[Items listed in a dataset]
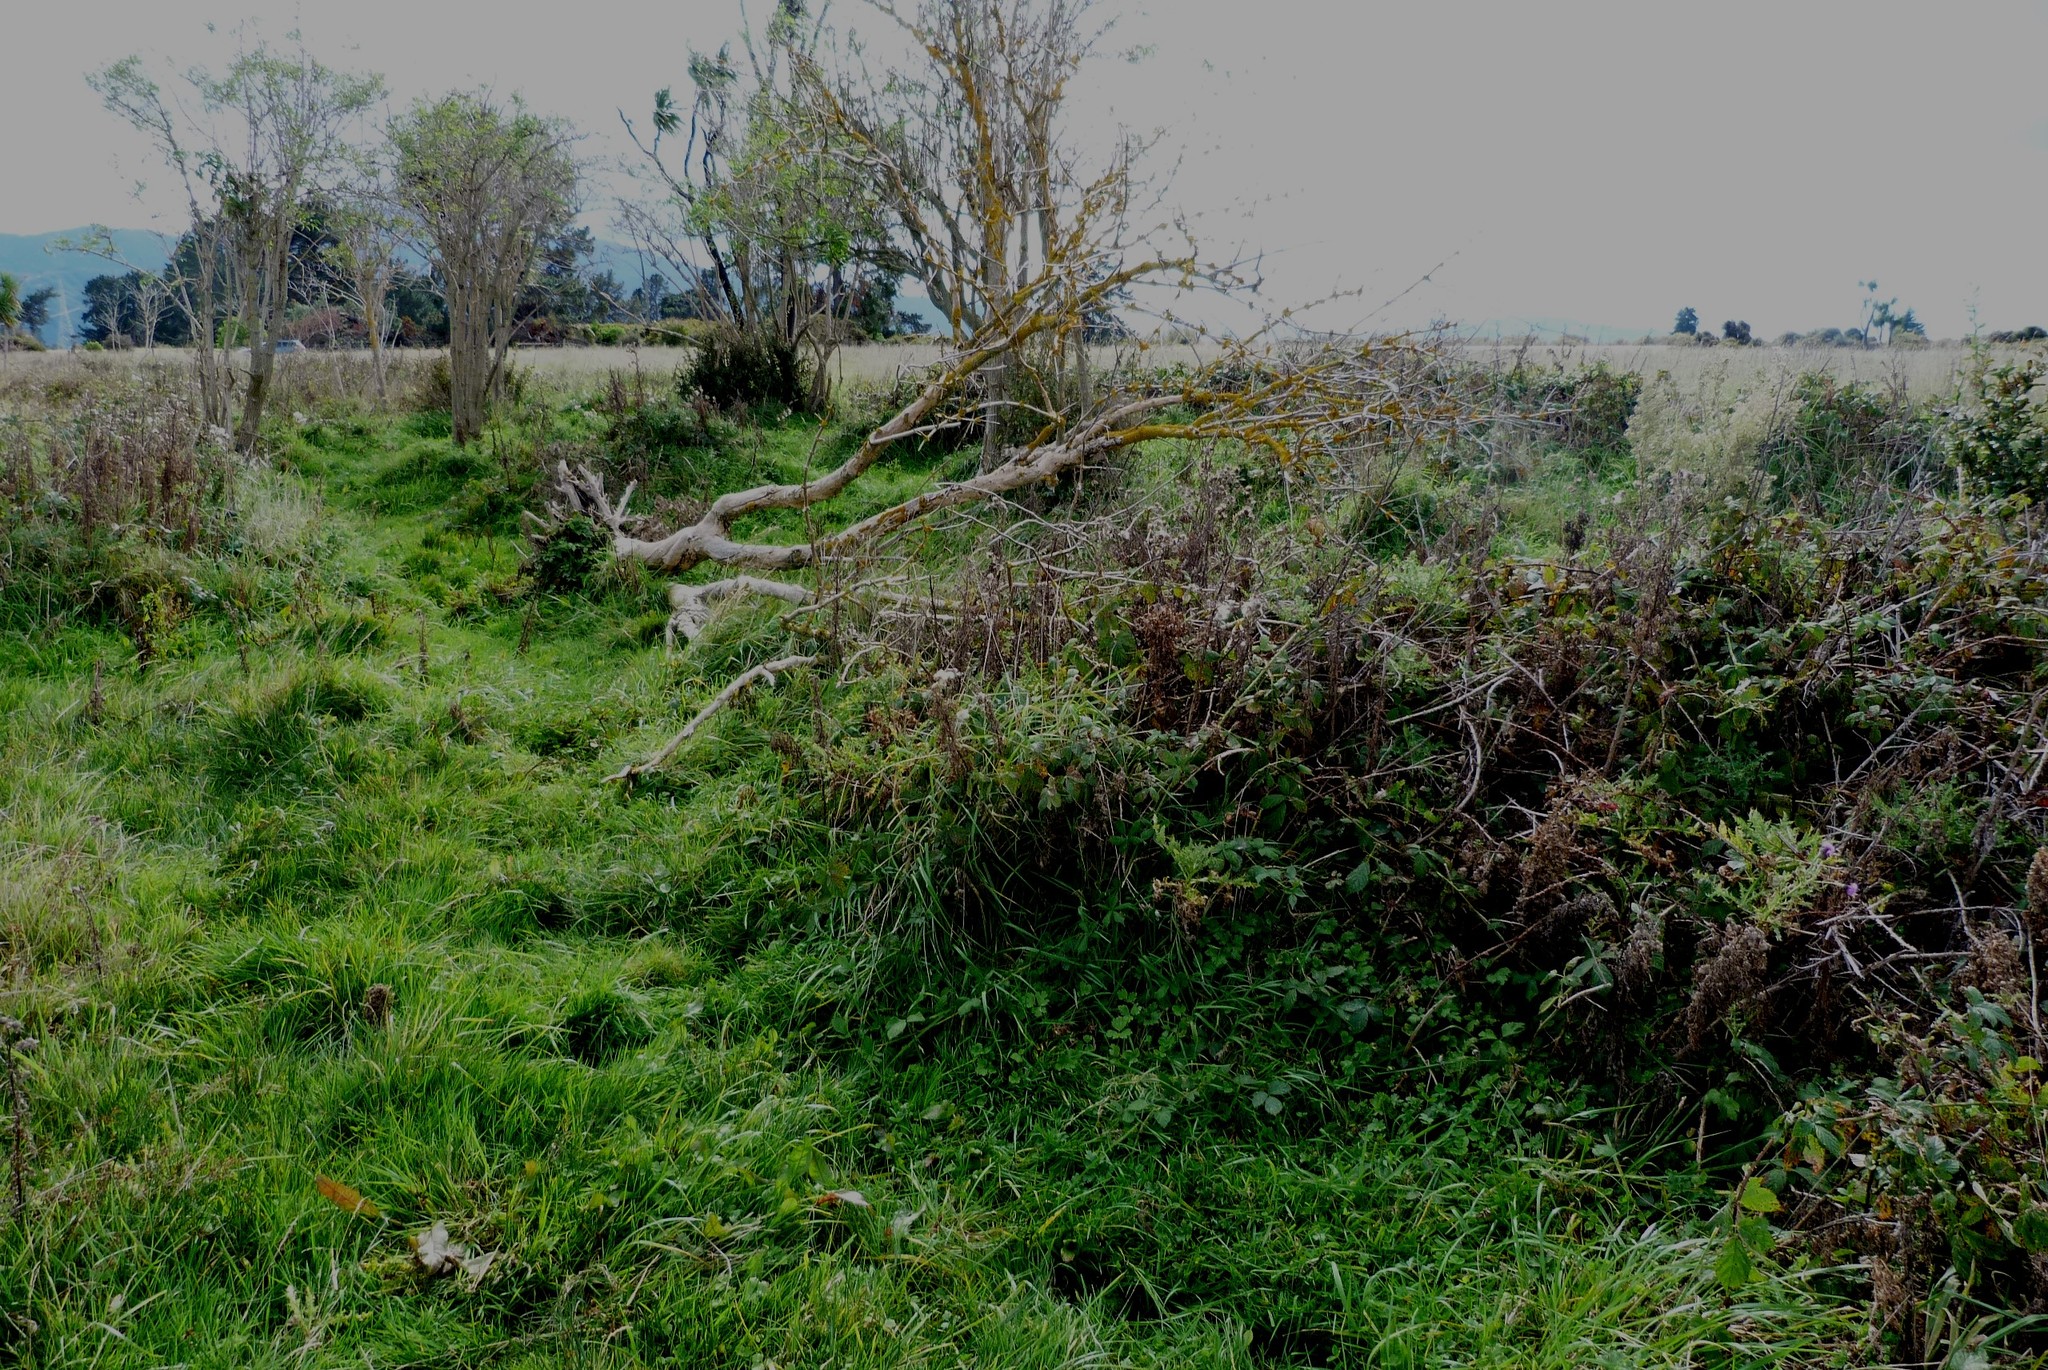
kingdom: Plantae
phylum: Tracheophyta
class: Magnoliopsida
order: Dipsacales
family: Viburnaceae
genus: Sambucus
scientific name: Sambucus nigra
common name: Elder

### EXERCISE PROMPT
Reproduce the text lines of every record above word for word, omitting the pictures.

### THE OUTPUT
kingdom: Plantae
phylum: Tracheophyta
class: Magnoliopsida
order: Dipsacales
family: Viburnaceae
genus: Sambucus
scientific name: Sambucus nigra
common name: Elder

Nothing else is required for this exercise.